Federal minister stops big project -- Bald Hills 104 MW on hold

A storm over wind station permitting is brewing after the federal government brought development of a 104 MW project at Bald Hills in South Gippsland, Victoria, to a halt -- despite the state government having given the plant full permission to proceed a month earlier (Windpower Monthly, October 2004).

Federal environment minister Ian Campbell is demanding more information on the economic, social and environmental impacts of the 35 kilometre transmission line planned to take power from the wind farm to the grid. "This is a procedural issue," says Campbell. "The assessment by the Victorian government was lacking in a couple of areas."

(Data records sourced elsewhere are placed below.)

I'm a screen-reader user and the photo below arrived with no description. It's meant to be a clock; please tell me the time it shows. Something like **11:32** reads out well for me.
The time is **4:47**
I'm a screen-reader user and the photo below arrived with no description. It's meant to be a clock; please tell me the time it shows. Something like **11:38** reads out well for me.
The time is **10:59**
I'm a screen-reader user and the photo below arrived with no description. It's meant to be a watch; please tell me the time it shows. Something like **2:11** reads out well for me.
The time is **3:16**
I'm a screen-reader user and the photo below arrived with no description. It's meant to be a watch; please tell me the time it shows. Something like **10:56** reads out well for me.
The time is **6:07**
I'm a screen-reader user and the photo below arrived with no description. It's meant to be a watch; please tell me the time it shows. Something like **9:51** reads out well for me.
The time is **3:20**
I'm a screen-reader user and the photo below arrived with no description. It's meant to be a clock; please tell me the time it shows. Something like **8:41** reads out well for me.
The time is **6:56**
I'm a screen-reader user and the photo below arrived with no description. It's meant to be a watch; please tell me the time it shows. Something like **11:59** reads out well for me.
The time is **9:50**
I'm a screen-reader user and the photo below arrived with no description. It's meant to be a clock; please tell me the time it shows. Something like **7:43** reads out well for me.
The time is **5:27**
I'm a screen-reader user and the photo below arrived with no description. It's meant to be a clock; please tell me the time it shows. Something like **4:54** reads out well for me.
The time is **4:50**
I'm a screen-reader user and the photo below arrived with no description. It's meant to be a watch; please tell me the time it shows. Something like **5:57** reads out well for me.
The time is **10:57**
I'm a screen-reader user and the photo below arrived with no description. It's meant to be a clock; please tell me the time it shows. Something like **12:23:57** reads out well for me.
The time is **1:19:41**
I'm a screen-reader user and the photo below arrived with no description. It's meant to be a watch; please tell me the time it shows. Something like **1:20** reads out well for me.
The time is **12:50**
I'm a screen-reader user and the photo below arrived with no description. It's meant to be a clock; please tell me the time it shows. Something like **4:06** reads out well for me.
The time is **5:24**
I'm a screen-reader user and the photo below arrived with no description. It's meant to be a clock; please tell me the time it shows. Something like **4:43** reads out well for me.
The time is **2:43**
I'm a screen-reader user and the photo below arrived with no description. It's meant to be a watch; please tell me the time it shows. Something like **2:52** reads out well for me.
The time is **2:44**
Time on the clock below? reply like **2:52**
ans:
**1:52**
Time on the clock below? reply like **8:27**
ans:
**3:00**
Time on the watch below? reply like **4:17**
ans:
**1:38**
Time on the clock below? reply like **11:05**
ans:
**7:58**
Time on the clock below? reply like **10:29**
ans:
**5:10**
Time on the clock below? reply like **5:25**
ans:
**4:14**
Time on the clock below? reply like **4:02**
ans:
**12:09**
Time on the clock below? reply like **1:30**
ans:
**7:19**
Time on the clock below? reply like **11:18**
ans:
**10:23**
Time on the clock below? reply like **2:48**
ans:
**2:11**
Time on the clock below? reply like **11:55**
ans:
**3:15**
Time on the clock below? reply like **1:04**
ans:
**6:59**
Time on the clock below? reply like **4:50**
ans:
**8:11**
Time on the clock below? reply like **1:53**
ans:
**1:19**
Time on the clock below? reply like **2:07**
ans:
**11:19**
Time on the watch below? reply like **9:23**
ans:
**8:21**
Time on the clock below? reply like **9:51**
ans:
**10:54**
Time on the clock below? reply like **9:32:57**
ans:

His decision follows fierce criticism about the project's approval, led by Peter Ryan, leader of Victoria's National Party. Claiming local community concerns have until now been ignored, Ryan has gone as far as to call for a 12 month moratorium on new wind farms until clearer planning guidelines are established. "The Victorian planning guidelines are gendering uncertainty, which is the worst conceivable scenario for business development," he says, calling on the wind industry to "take charge of this fiasco."

environmental act

Campbell, it seems, agrees up to a point, suggesting, that the project's potential influence on the area's bird life needs further investigation. In stopping the project, he is making use of his powers under the Commonwealth Environmental Protections and Biodiversity Conservation Act 1999. Under this Act, he can call a project in for further investigation and reject it if it is seen to have significant impact on "matters of national environmental significance." It makes specific reference to consideration of threatened bird species and listed migratory species. The act it is rarely used, with only two of 1232 applications rejected in its name since it came into effect.

"The federal government is very keen on renewables but there are concerns that planning is being taken out of the hands of local councils," Campbell says. "The application process will need to thoroughly address all concerns that have been raised about the project. There has been hypocrisy on the part of the Victorian government. They would allow wind farms to the east of Port Philip Bay but not on the Great Ocean Road. The ball is in their court."

Hitting back, Victoria's officials accuse Campbell of political point scoring. "I am puzzled why the federal government has intervened," says state energy minister Theo Theophanous. "It is political point scoring...this action has the potential to kill the wind energy industry if taken seriously." He adds: "The biggest threat to Gippsland comes from global warming, not wind farms. We have to take responsibility for greenhouse emissions."

Victorian prime minister Steve Bracks points out the project has already undergone two environmental effects statements. "He's probably a little inexperienced. I don't think he's been there that long," says Bracks. "I'd recommend he read the federal act and examine the requirements."

In approving Bald Hills, planning minister Mary Delahunty stressed she was satisfied with a report on the potential impacts on birds. Commissioned by the project's developer, Wind Power, the report notes threatened species have not been observed in the area and there is unlikely to be significant impact on species protected under federal legislation.

While state officials are reacting with anger, Wind Power's Stephen Buckle remains undeterred, suggesting the request for further information is a standard part of the approval process. "Wind Power will continue to comply with the statutory process and respond to the request for information," he says.